• **QUESTIONS TO ANSWER**
1 - Please list every forum member name that appears in the forum thread on veterans' benefits below.
2 - Reproduce the passage of the forum thread on veterans' benefits between "You may also" and "be '_too/overly generous_'.", inclusive.
3 - Take the forum thread on veterans' benefits further, starting after its final sentence.

You may also be eligible for a Non Economic Loss ( NEL ) from WSIB.


----------



## Edward Campbell

Eye In The Sky said:
			
		

> Sorry but..._too generous_?  For wounded vets, etc I don't believe a country can be '_too/overly generous_'.




I was referring to veterans' benefits in general, and I stand by my contention that those general benefits are overly generous.



			
				milnews.ca said:
			
		

> Given your repeated (and, in my eyes, accurate) assessment that support for "the troops" is a mile wide but an inch deep, politically, it might be difficult to sell the public/voters on growing such benefits at the cost of other programming that people don't want to see cut.  The political question becomes "will enough voters be pissed enough to see vets shortchanged to make that a significant factor in choosing who to vote for?"  Sadly, I don't think so.  So will government do the popular thing (or, less kindly, the thing they can get away with), or do the "right" thing regardless of true public sentiment?
> 
> All that said, the "right" thing to do is to at least treat the current cohort of wounded warriors at least as well as previous cohorts.

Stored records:
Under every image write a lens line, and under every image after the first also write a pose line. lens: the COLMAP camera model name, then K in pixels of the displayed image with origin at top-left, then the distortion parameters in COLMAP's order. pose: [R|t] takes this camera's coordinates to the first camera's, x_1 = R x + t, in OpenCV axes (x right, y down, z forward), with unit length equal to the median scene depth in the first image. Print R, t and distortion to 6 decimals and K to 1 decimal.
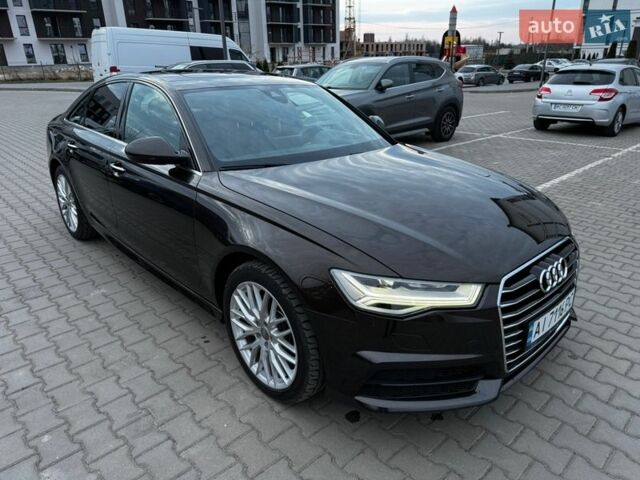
lens RADIAL K [[459.8, 0, 320.0], [0, 459.8, 240.0], [0, 0, 1]] dist [0.019571, -0.007772]
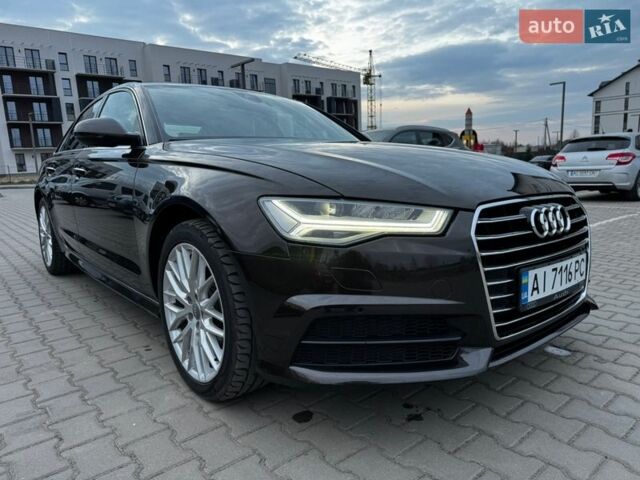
lens RADIAL K [[460.9, 0, 320.0], [0, 460.9, 240.0], [0, 0, 1]] dist [0.002888, 0.001726]
pose [[0.997998, -0.017435, -0.060794, 0.148423], [0.003976, 0.976647, -0.214812, 0.257037], [0.063119, 0.214141, 0.974761, 0.198293]]
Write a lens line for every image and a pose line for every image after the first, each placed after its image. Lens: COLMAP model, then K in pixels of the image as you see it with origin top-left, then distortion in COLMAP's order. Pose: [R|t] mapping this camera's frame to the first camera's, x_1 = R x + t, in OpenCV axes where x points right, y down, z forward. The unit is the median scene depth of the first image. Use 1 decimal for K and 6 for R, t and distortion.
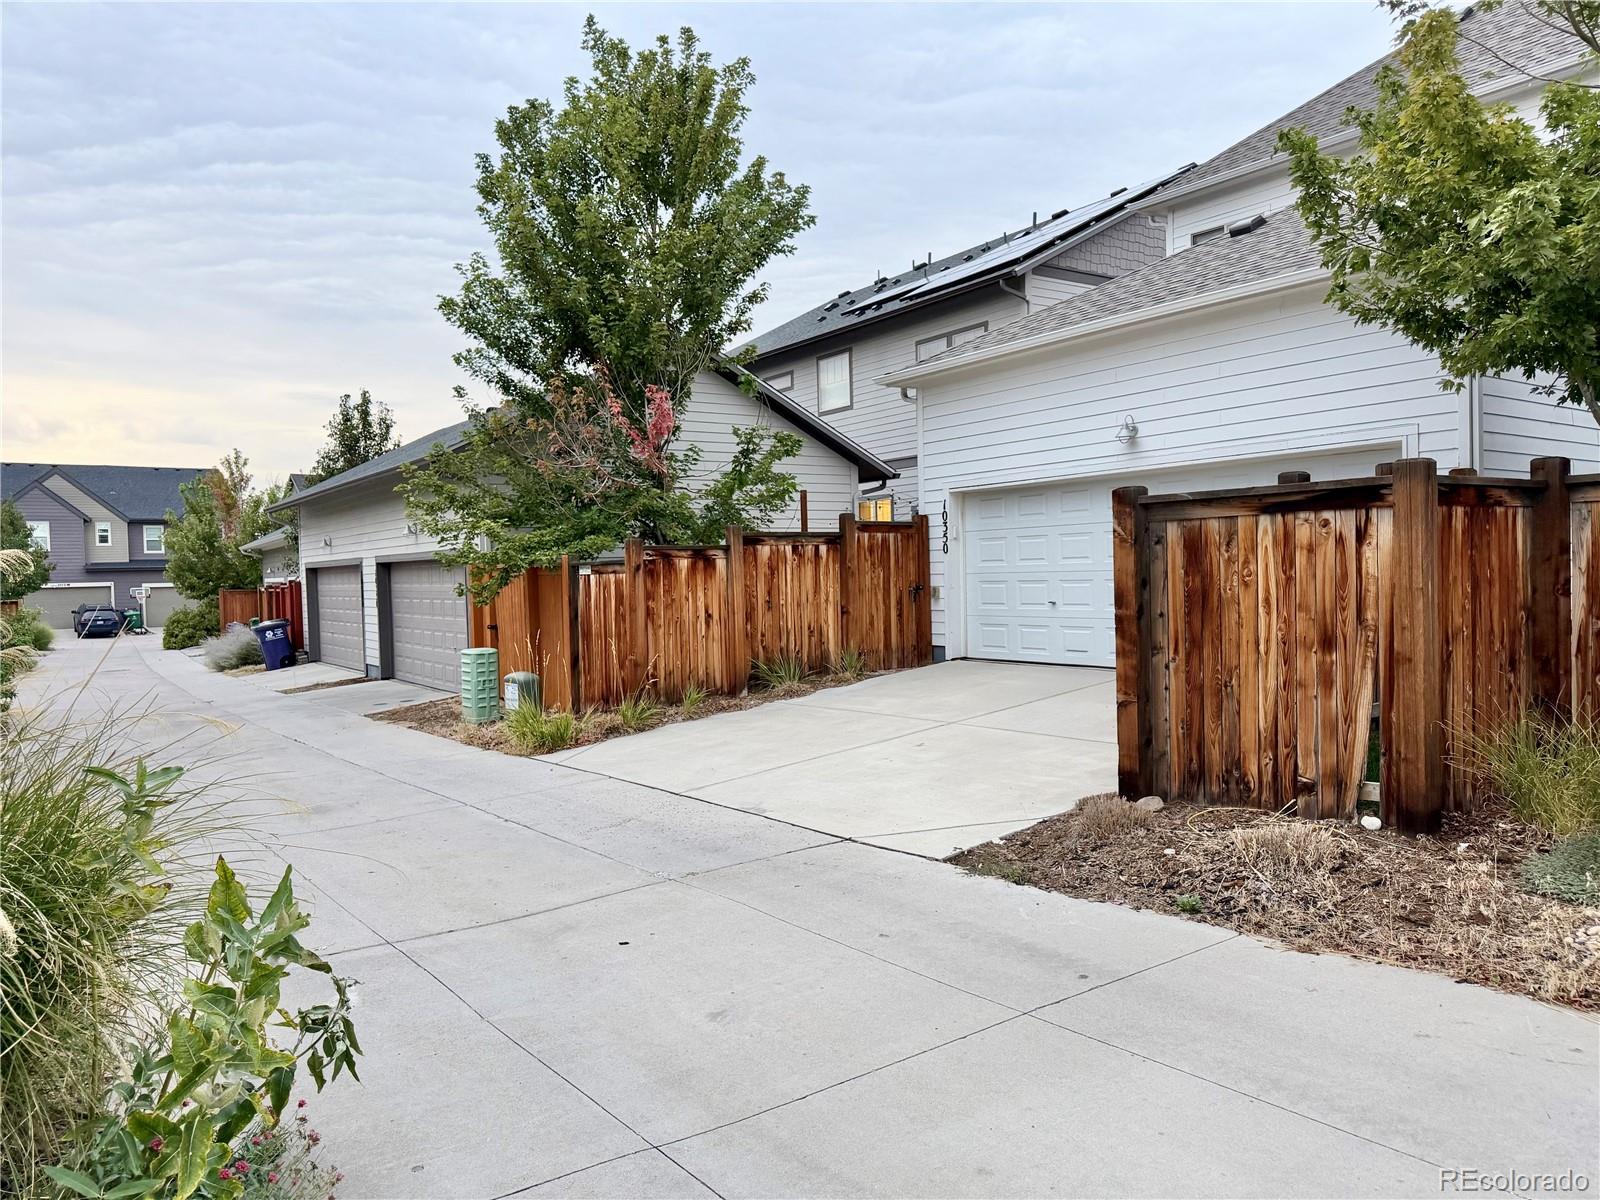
lens RADIAL K [[1123.2, 0, 800.0], [0, 1123.2, 600.0], [0, 0, 1]] dist [0.185585, -0.352227]
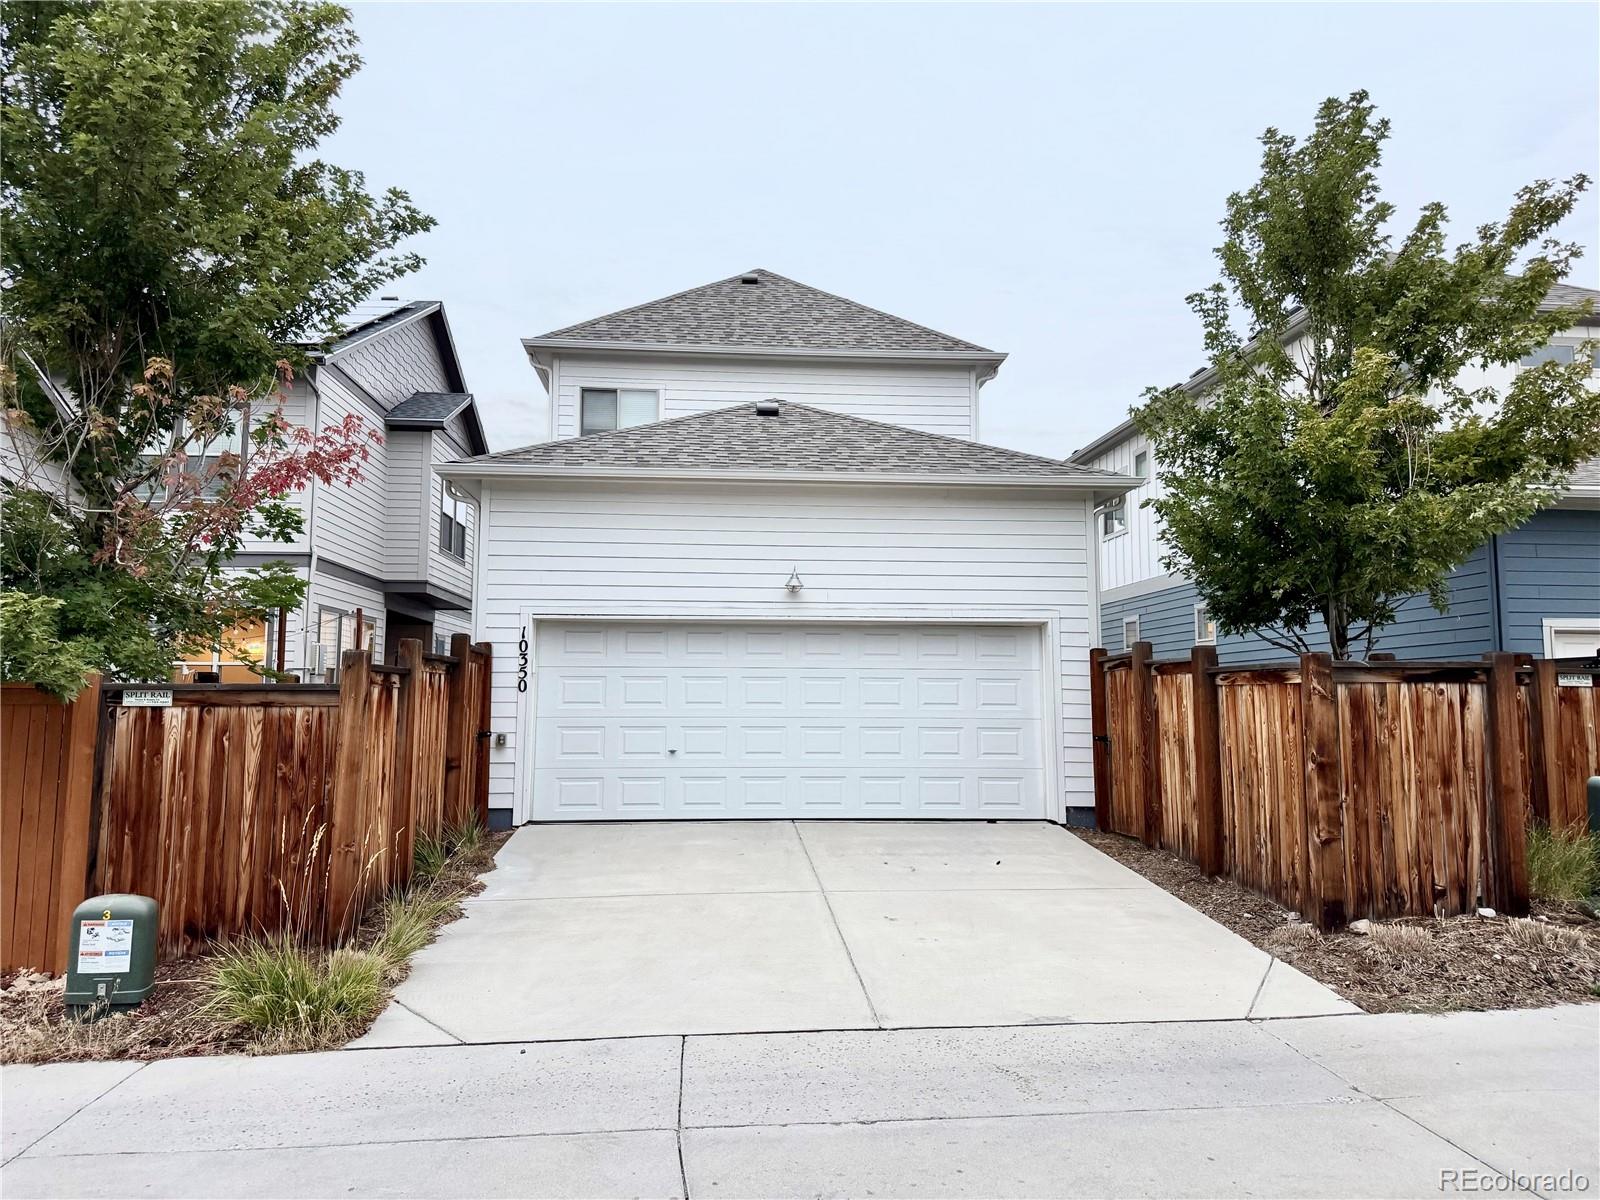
lens RADIAL K [[1126.8, 0, 799.8], [0, 1126.8, 569.4], [0, 0, 1]] dist [0.002334, -0.002714]
pose [[0.536996, 0.129195, 0.833633, -1.039248], [0.001865, 0.988019, -0.154323, -0.004967], [-0.843583, 0.084426, 0.530321, 0.875148]]
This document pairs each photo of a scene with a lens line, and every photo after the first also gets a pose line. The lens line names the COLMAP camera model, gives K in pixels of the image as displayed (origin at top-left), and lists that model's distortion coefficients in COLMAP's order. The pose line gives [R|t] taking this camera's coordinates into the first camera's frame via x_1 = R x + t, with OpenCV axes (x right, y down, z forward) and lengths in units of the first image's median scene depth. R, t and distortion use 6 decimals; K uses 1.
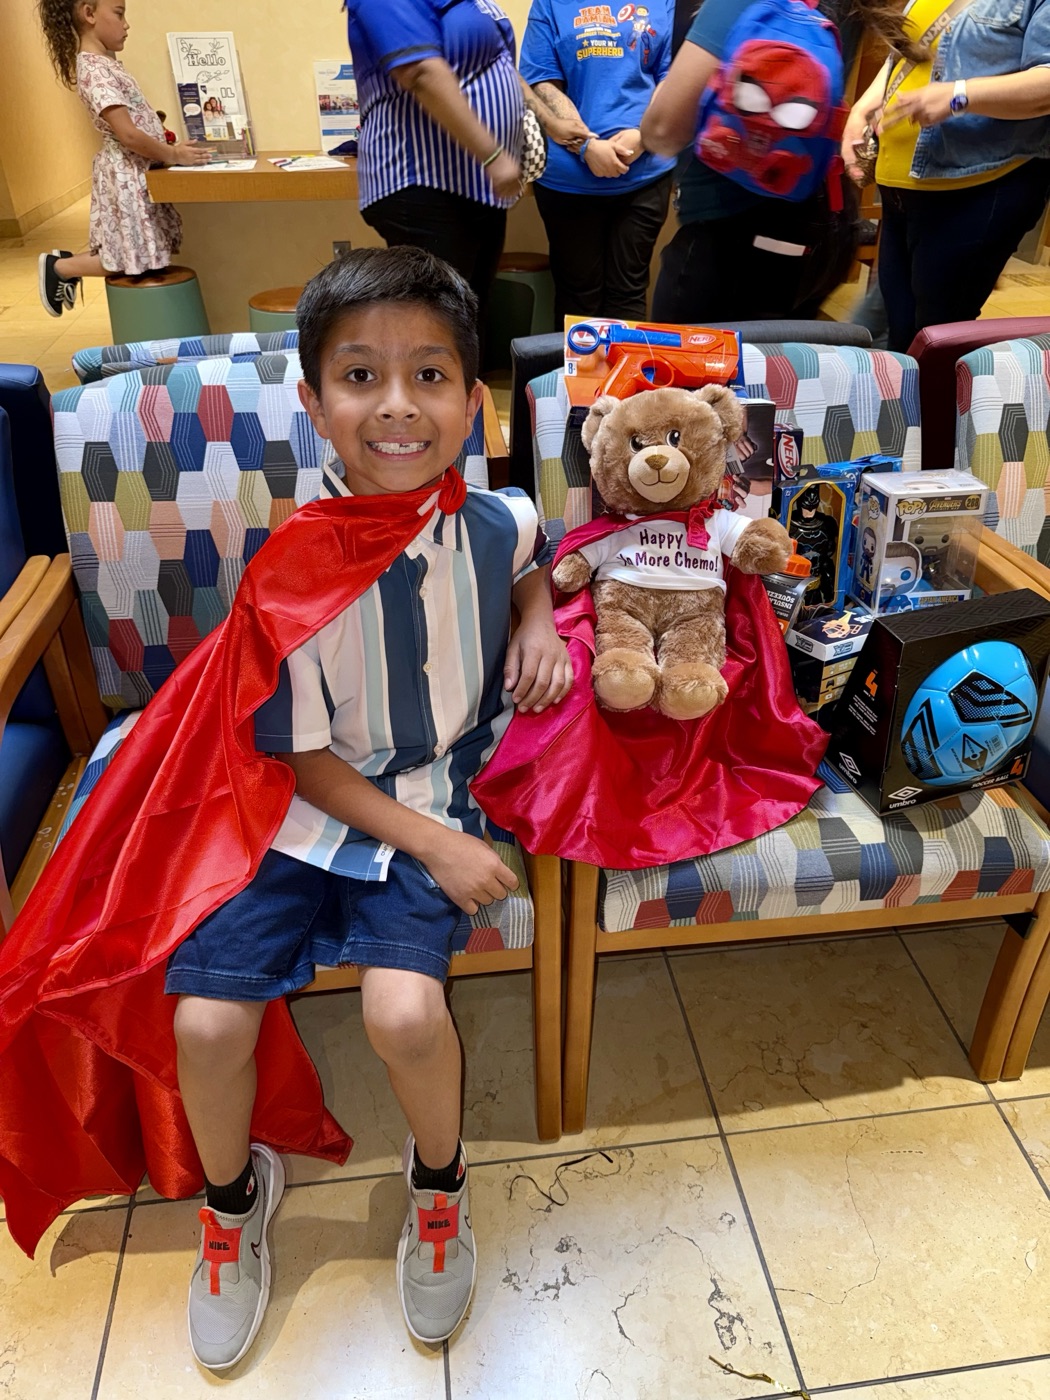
lens RADIAL K [[972.1, 0, 525.0], [0, 972.1, 700.0], [0, 0, 1]] dist [0.005194, 0.001546]
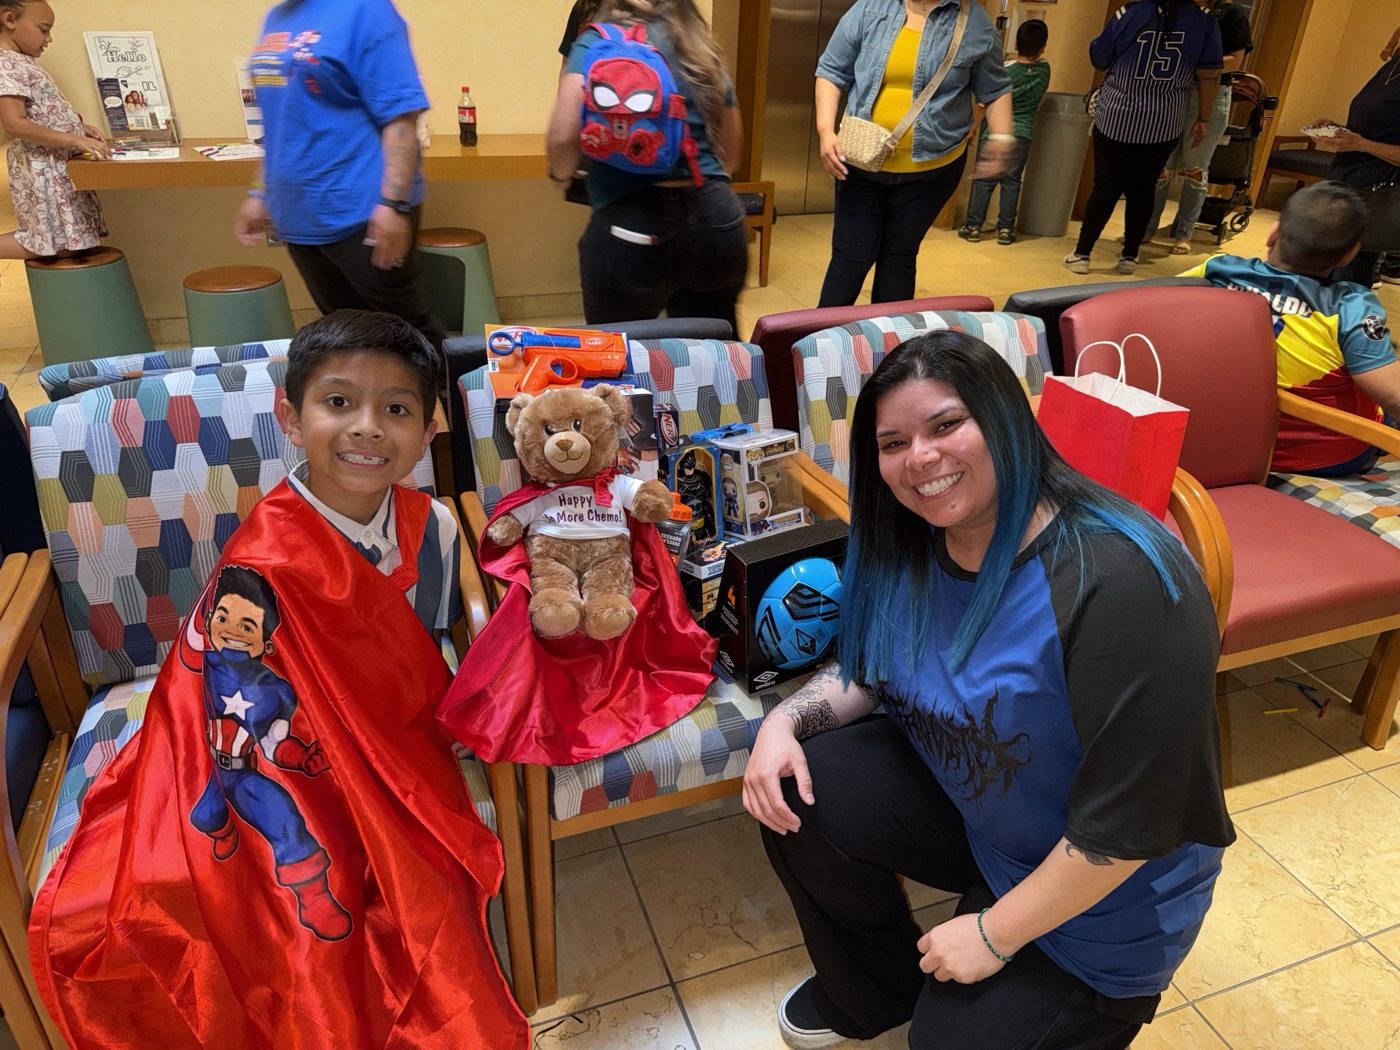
lens RADIAL K [[974.8, 0, 700.0], [0, 974.8, 525.0], [0, 0, 1]] dist [0.101079, -0.174159]
pose [[0.973062, -0.079386, 0.216445, 0.017365], [0.101627, 0.990407, -0.093624, 0.003768], [-0.206936, 0.113099, 0.971795, -0.272412]]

• **RESPONSES BY TASK**
1 - Edward Campbell, Eye In The Sky, milnews.ca

2 -
You may also be eligible for a Non Economic Loss ( NEL ) from WSIB.


----------



## Edward Campbell

Eye In The Sky said:
			
		

> Sorry but..._too generous_?  For wounded vets, etc I don't believe a country can be '_too/overly generous_'.

3 -
Milnews.ca got what i was trying to say: while I think benefits, generally, were too generous I believe that our wounded deserve at least the same benefits as their peers from World War II and Korea received.


----------



## Bruce Monkhouse

PuckChaser said:
			
		

> I'll claim that milpoint reduction, and stand by it. Comparing civilian employment at Walmart to someone serving their country under unlimited liability is incredibly insulting. It doesn't matter that during the 25 years most serve they won't come face to face with that clause, its the simply fact that we are required to do things that don't have a provincial workplace safety program to protect us.
> 
> So your civilian job is dangerous? To use your own ridiculous logic against fair military vet compensation:
> 
> So maybe we shouldn't have any sympathy for you, either.



Never asked you for any,...I know, and knew, the score when I started.
I guess you happened to miss the post about all the workplace safety regs you folks are covered under.

NEVER did I question that our 'Wounded Vets' don't require more of just about everything.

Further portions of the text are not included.